**WORK TO COMPLETE:** Each entry should be duplicated verbatim; its pictures should not be.

Saved data entries
----------
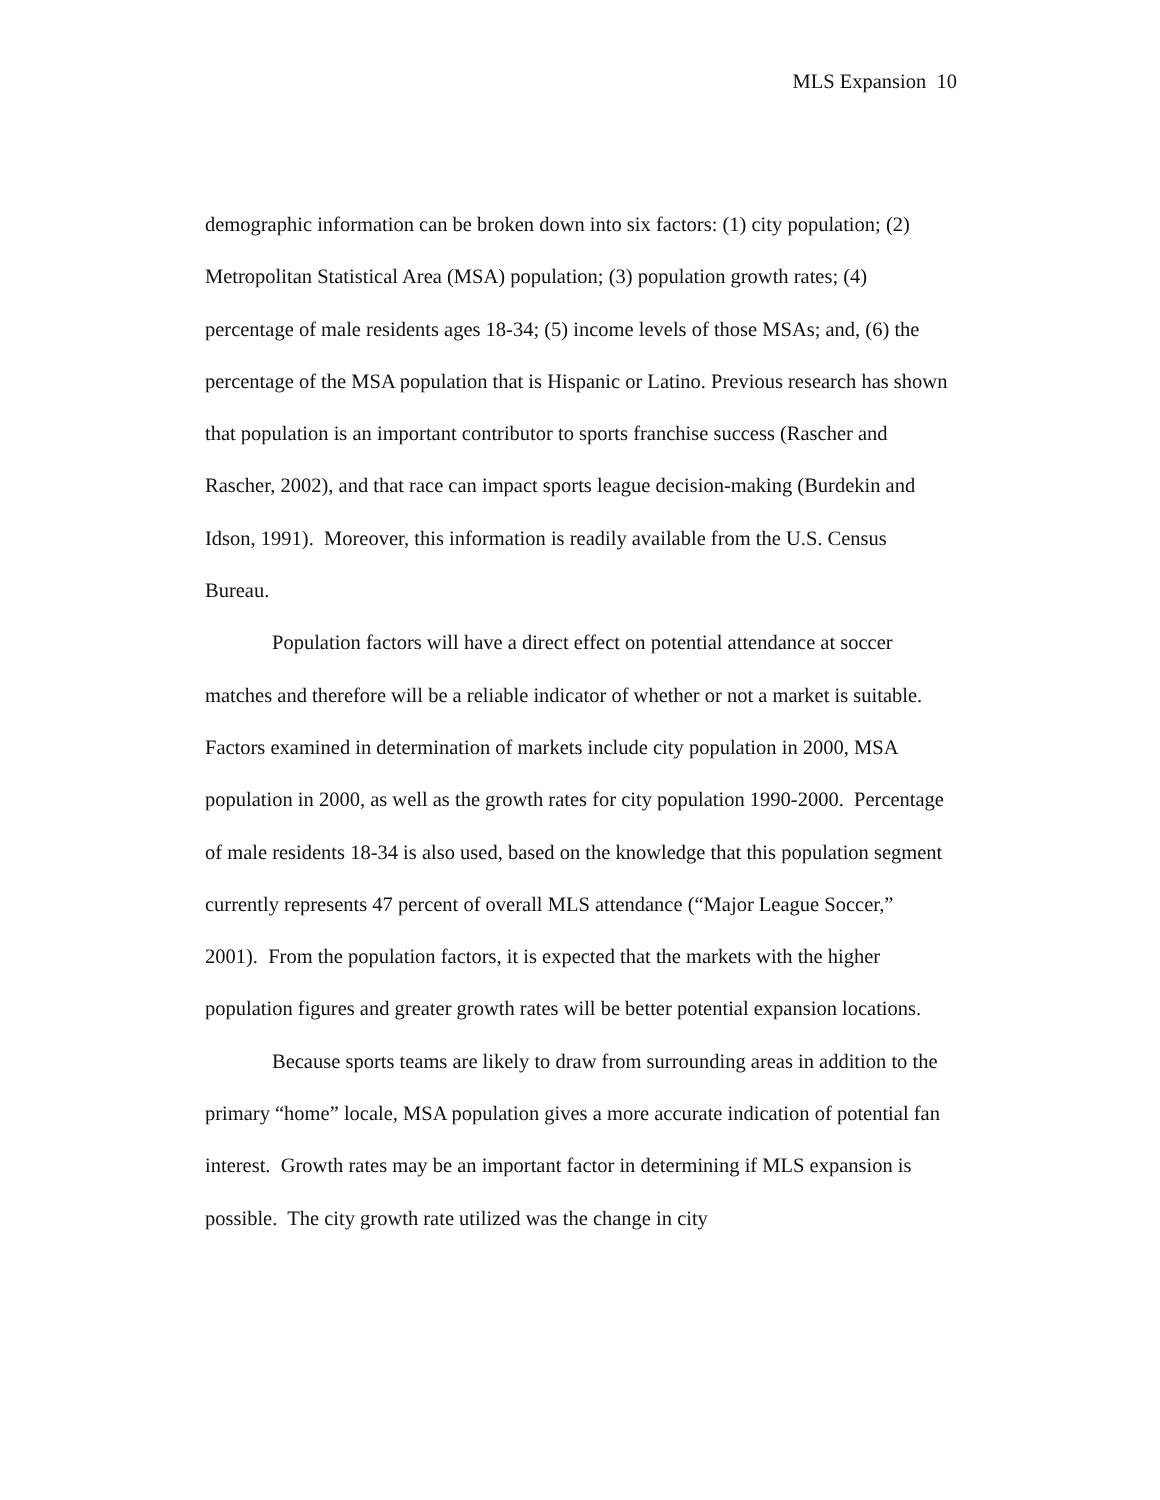MLS Expansion 10
demographic information can be broken down into six factors: (1) city population; (2) Metropolitan Statistical Area (MSA) population; (3) population growth rates; (4) percentage of male residents ages 18-34; (5) income levels of those MSAs; and, (6) the percentage of the MSA population that is Hispanic or Latino. Previous research has shown that population is an important contributor to sports franchise success (Rascher and Rascher, 2002), and that race can impact sports league decision-making (Burdekin and Idson, 1991). Moreover, this information is readily available from the U.S. Census Bureau.
Population factors will have a direct effect on potential attendance at soccer matches and therefore will be a reliable indicator of whether or not a market is suitable. Factors examined in determination of markets include city population in 2000, MSA population in 2000, as well as the growth rates for city population 1990-2000. Percentage of male residents 18-34 is also used, based on the knowledge that this population segment currently represents 47 percent of overall MLS attendance (“Major League Soccer,” 2001). From the population factors, it is expected that the markets with the higher population figures and greater growth rates will be better potential expansion locations.
Because sports teams are likely to draw from surrounding areas in addition to the primary “home” locale, MSA population gives a more accurate indication of potential fan interest. Growth rates may be an important factor in determining if MLS expansion is possible. The city growth rate utilized was the change in city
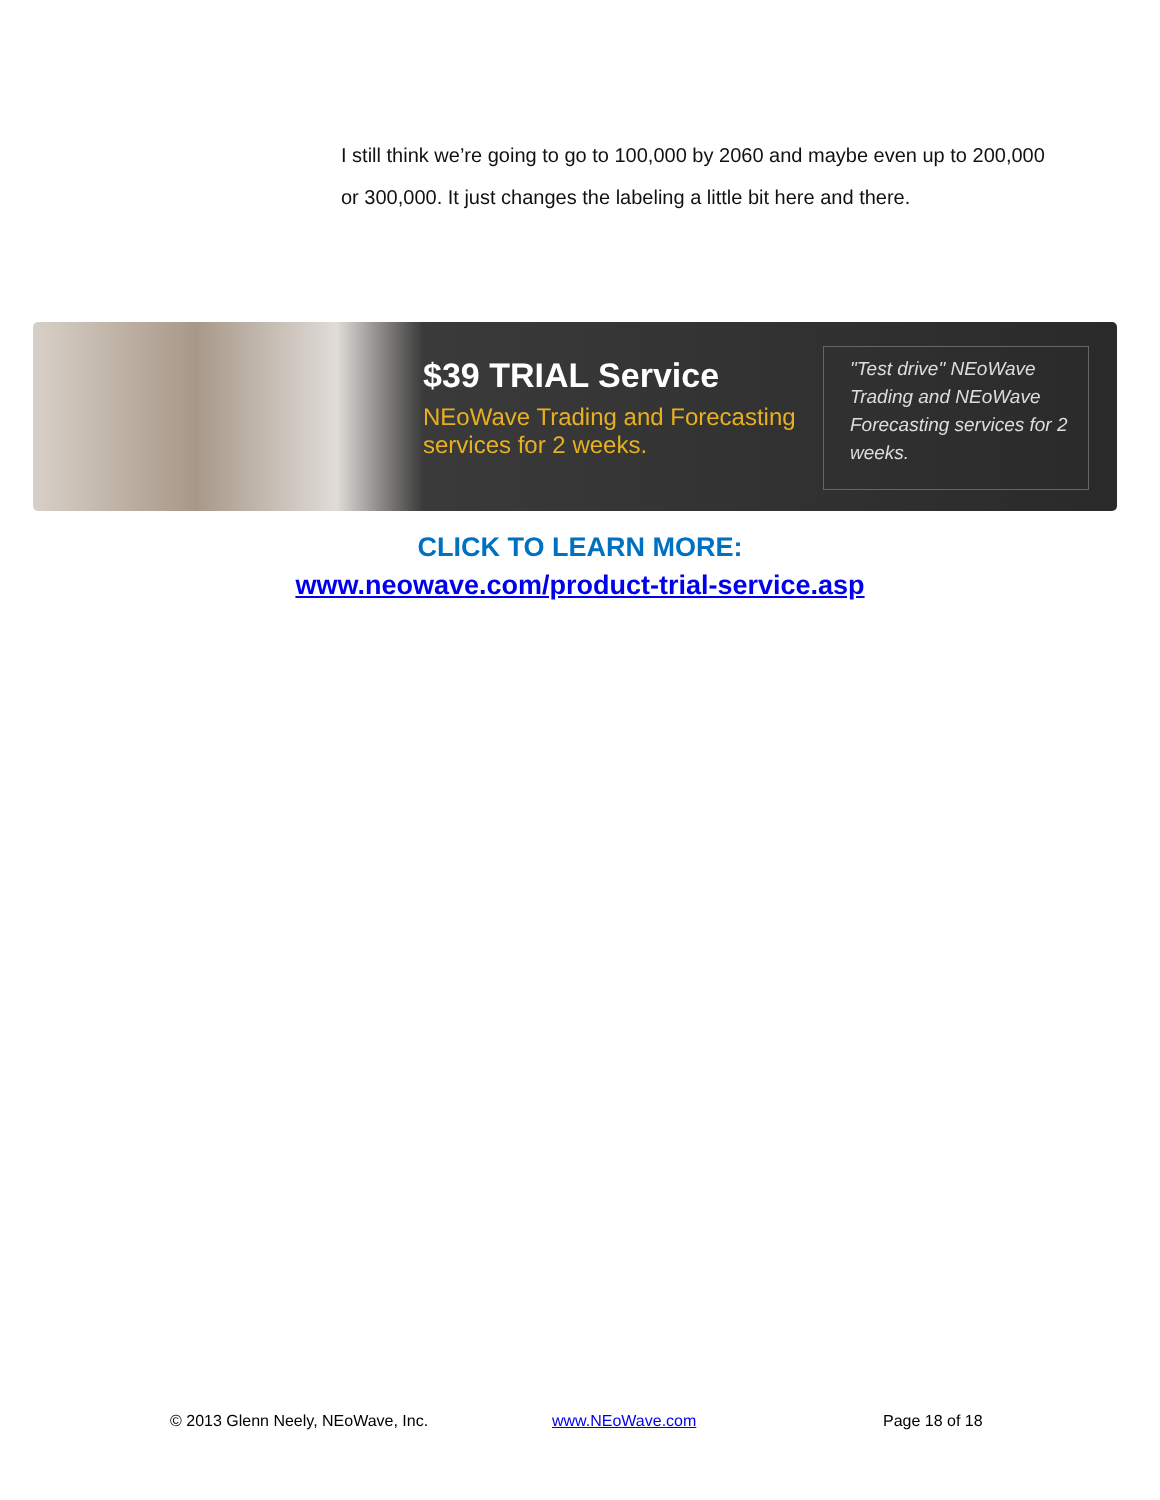I still think we’re going to go to 100,000 by 2060 and maybe even up to 200,000 or 300,000. It just changes the labeling a little bit here and there.
$39 TRIAL Service
NEoWave Trading and Forecasting services for 2 weeks.
"Test drive" NEoWave Trading and NEoWave Forecasting services for 2 weeks.
CLICK TO LEARN MORE:
www.neowave.com/product-trial-service.asp
© 2013 Glenn Neely, NEoWave, Inc. www.NEoWave.com Page 18 of 18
----------
**TASK SOLUTION:**
MLS Expansion 10
demographic information can be broken down into six factors: (1) city population; (2) Metropolitan Statistical Area (MSA) population; (3) population growth rates; (4) percentage of male residents ages 18-34; (5) income levels of those MSAs; and, (6) the percentage of the MSA population that is Hispanic or Latino. Previous research has shown that population is an important contributor to sports franchise success (Rascher and Rascher, 2002), and that race can impact sports league decision-making (Burdekin and Idson, 1991). Moreover, this information is readily available from the U.S. Census Bureau.
Population factors will have a direct effect on potential attendance at soccer matches and therefore will be a reliable indicator of whether or not a market is suitable. Factors examined in determination of markets include city population in 2000, MSA population in 2000, as well as the growth rates for city population 1990-2000. Percentage of male residents 18-34 is also used, based on the knowledge that this population segment currently represents 47 percent of overall MLS attendance (“Major League Soccer,” 2001). From the population factors, it is expected that the markets with the higher population figures and greater growth rates will be better potential expansion locations.
Because sports teams are likely to draw from surrounding areas in addition to the primary “home” locale, MSA population gives a more accurate indication of potential fan interest. Growth rates may be an important factor in determining if MLS expansion is possible. The city growth rate utilized was the change in city
I still think we’re going to go to 100,000 by 2060 and maybe even up to 200,000 or 300,000. It just changes the labeling a little bit here and there.
$39 TRIAL Service
NEoWave Trading and Forecasting services for 2 weeks.
"Test drive" NEoWave Trading and NEoWave Forecasting services for 2 weeks.
CLICK TO LEARN MORE:
www.neowave.com/product-trial-service.asp
© 2013 Glenn Neely, NEoWave, Inc. www.NEoWave.com Page 18 of 18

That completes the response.